Once in the Middle East these Polish eager troops were incorporated into the 2nd Polish Corps under the umbrella of Britain’s Persia and Iraq Force (PAIForce). They spent the first half of 1943 training and protecting oil fields in Iraq against possible German invasion and seizure. In August they were moved to Palestine. While there, some Jewish soldiers deserted. A few joined local Zionist militia opposed to British rule. Four months later 2nd Corps moved to Egypt, bringing over 50,000 well-trained and highly motivated troops closer to action against the Axis. In early 1944 the Poles corps finally went into combat against the hated Germans, alongside Allied troops in the invasion of Italy. Anders led 2nd Polish Corps into combat, so it became popularly known to Western Allied troops as “Anders’ Army.” Polish 2nd Corps saw heavy fighting at Monte Cassino, storming the rubble and overwhelming the last German defenders while suffering great casualties. It subsequently fought sharp actions along the Gothic Line and at the Argenta Gap (1945). Left by the untidy end of the war without a country to which most felt they could return, many veterans of 2nd Corps and other Polish units spent the rest of their lives in embittered exile in Britain, Canada, France, or the United States. Altogether, some 250,000 Poles serving with the British were offered a chance to join the “Polish Resettlement Corps” for two years postwar service, preparatory to final settlement in the UK or overseas.

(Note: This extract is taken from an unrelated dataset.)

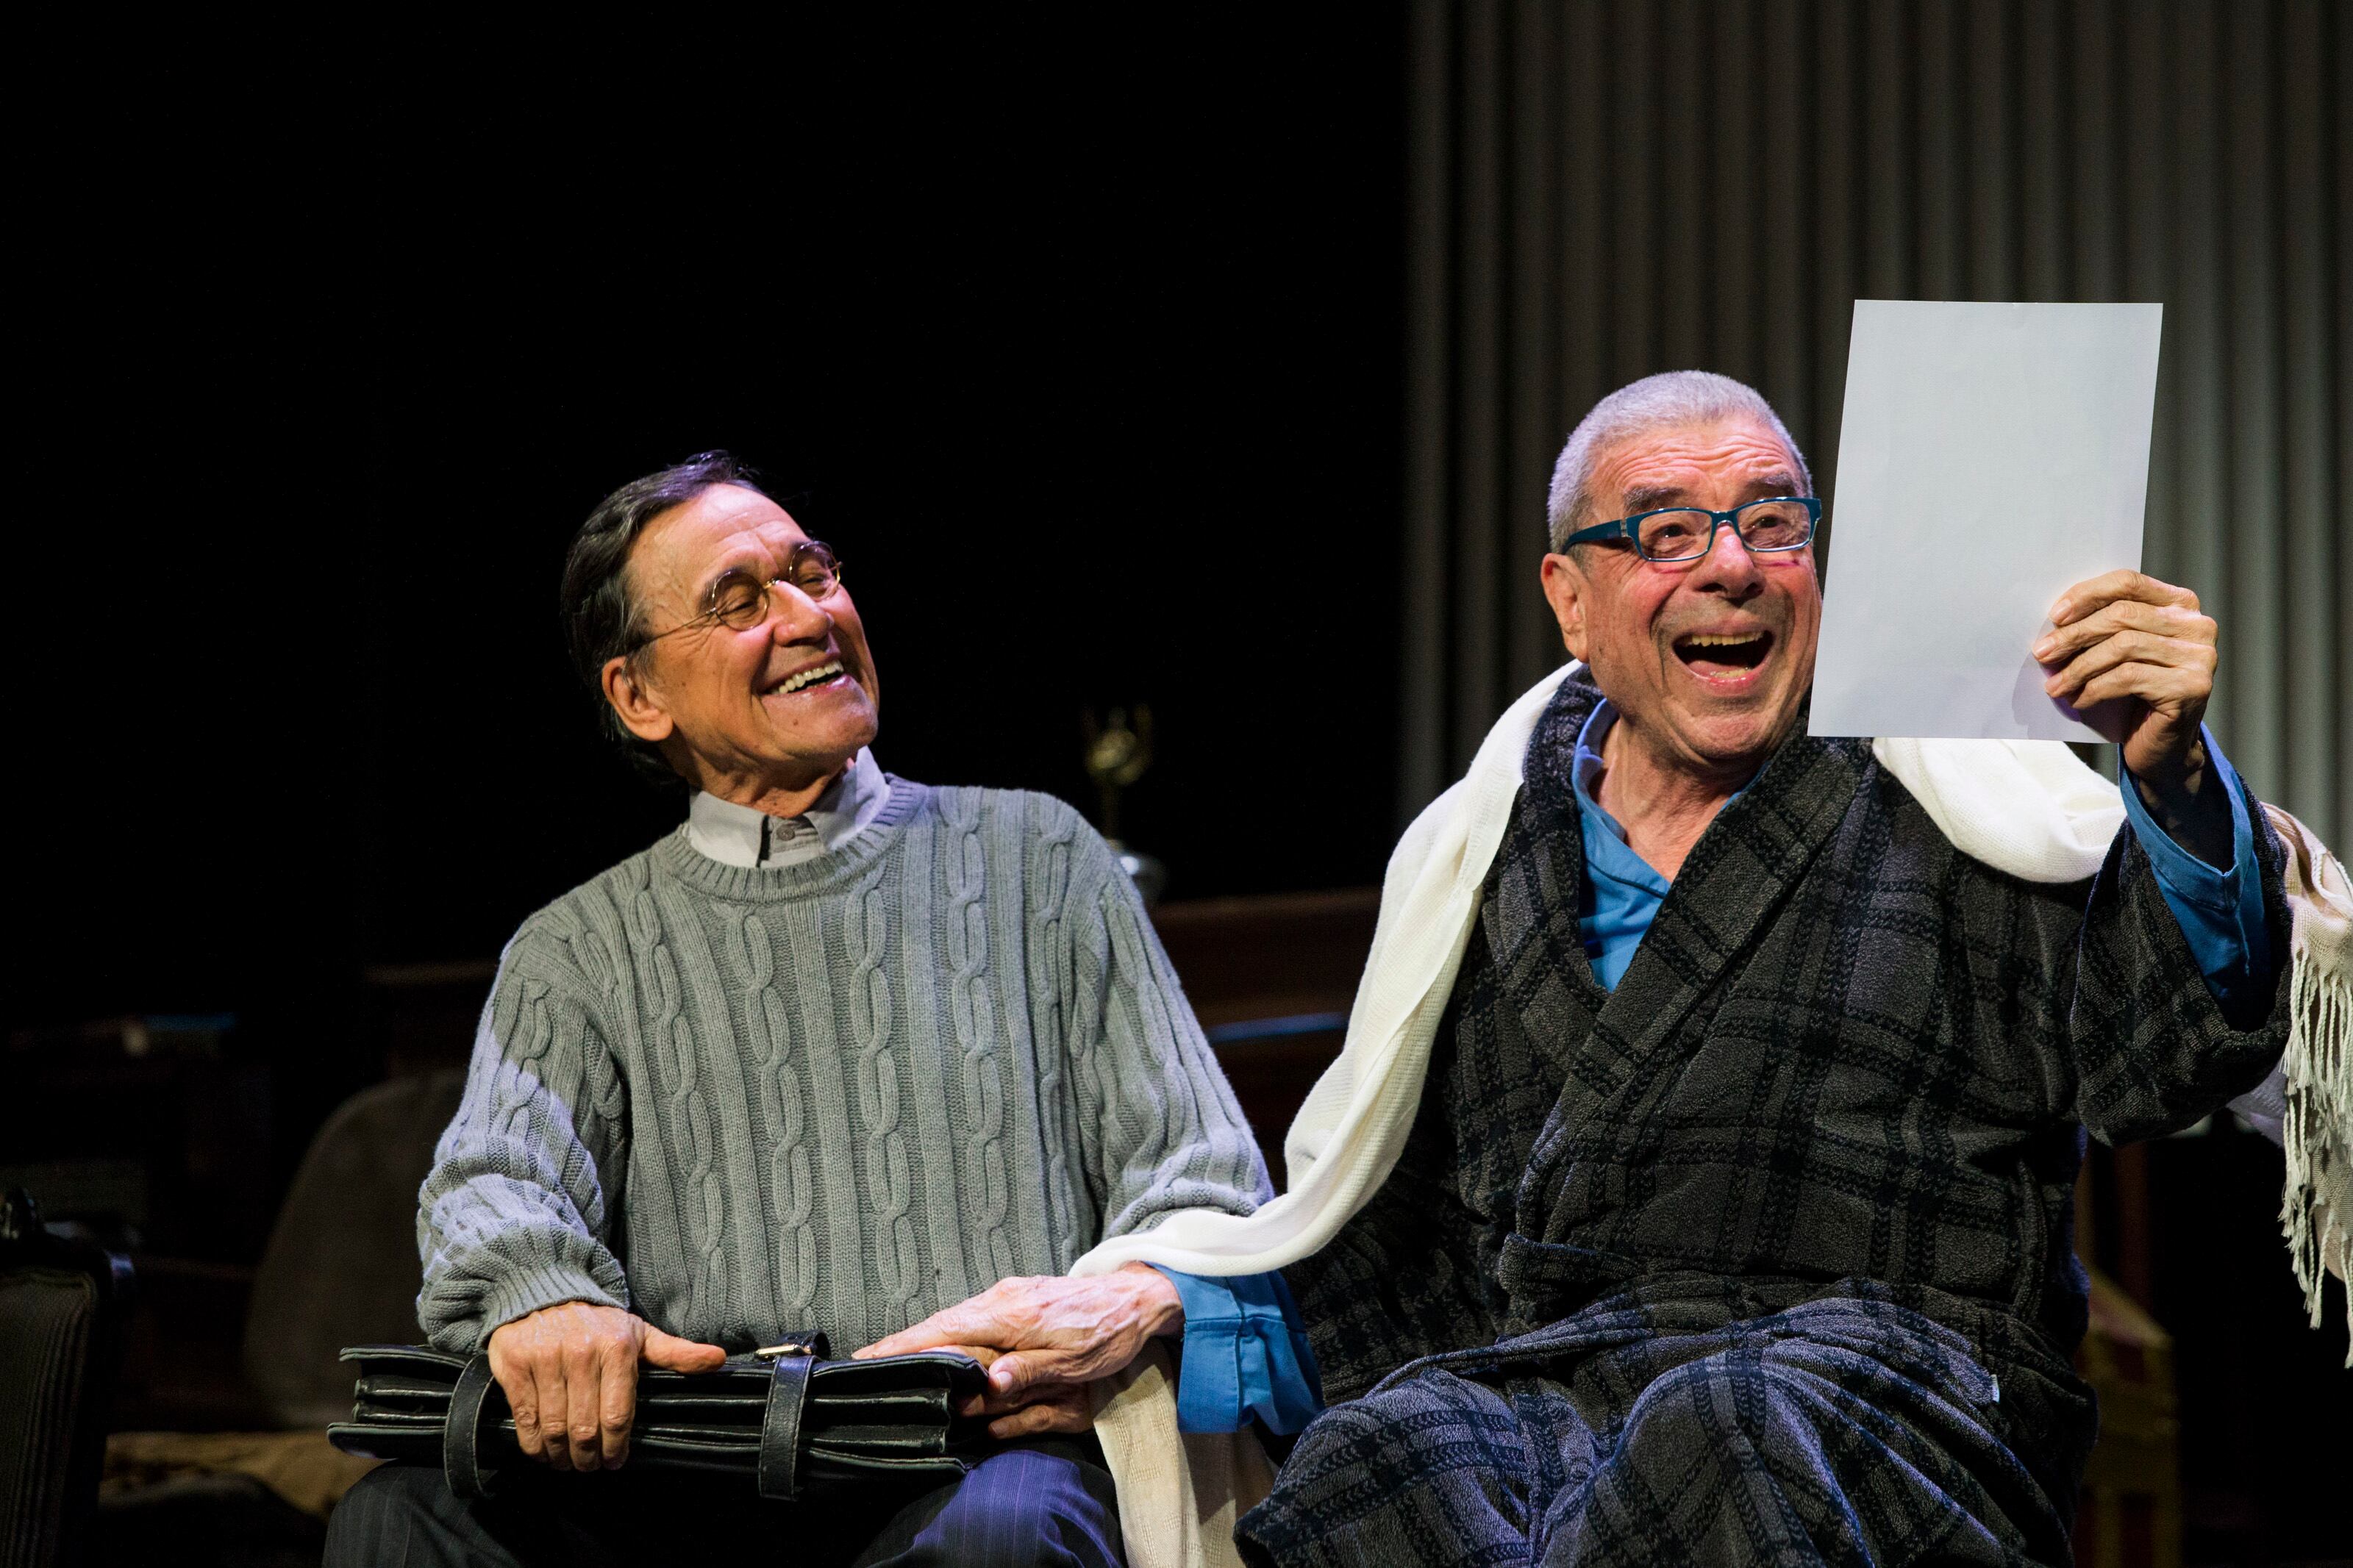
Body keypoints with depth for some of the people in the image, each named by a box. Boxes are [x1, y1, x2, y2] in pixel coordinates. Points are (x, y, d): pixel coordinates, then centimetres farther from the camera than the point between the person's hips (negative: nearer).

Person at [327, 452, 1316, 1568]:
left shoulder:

Meanwhile, Joseph Stalin authorized formation of a pro-Communist Polish division within the Red Army in 1943. It was led by Zygmunt Berling. He was a former chief of staff to Wladyslaw Anders, but abandoned Anders in 1942 on the eve of departure from the Soviet Union. The new division was deficient in officers, a recurring consequence of the Katyn massacre. A second Communist division was established thereafter, joining the 1st to form a Polish Corps. With additional divisions added in 1944, this formation became the Polish Army in the Soviet Union, sometimes called “Berling’s Army.” By 1945 it comprised six divisions. It saw extensive fighting in Ukraine in 1944, then moved north to eastern Poland later in the year. Serving under Konstantin Rokossovsky, Berling made forward contact with the Home Army near Warsaw on September 15. Desperate efforts to cross the Vistula late in the Warsaw Uprising were denied by higher Soviet strategic imperatives and the difficulty of the crossing. After Warsaw was liberated during the Vistula-Oder operation in early 1945, the NKVD eliminated as many Home Army personnel as it could locate. In the interim, Soviet-sponsored 1st Polish Army overcame bitter Waffen-SS resistance along the Pomeranian Wall in late April 1945, then participated in the fierce battles around Berlin. Its commander in those operations was General S. Poplawski. A second Polish–Communist army of five divisions fought in the south, deep into Czechoslovakia during March—May, 1945. Many of these Communist troops formed the core of the Polish national army set up by the Soviet Union in eastern Poland to back the claims of the Lublin Poles. After the war, elements of the force became the national Polish Army in time, but one from which Anders’ men and other exiled patriots were excluded.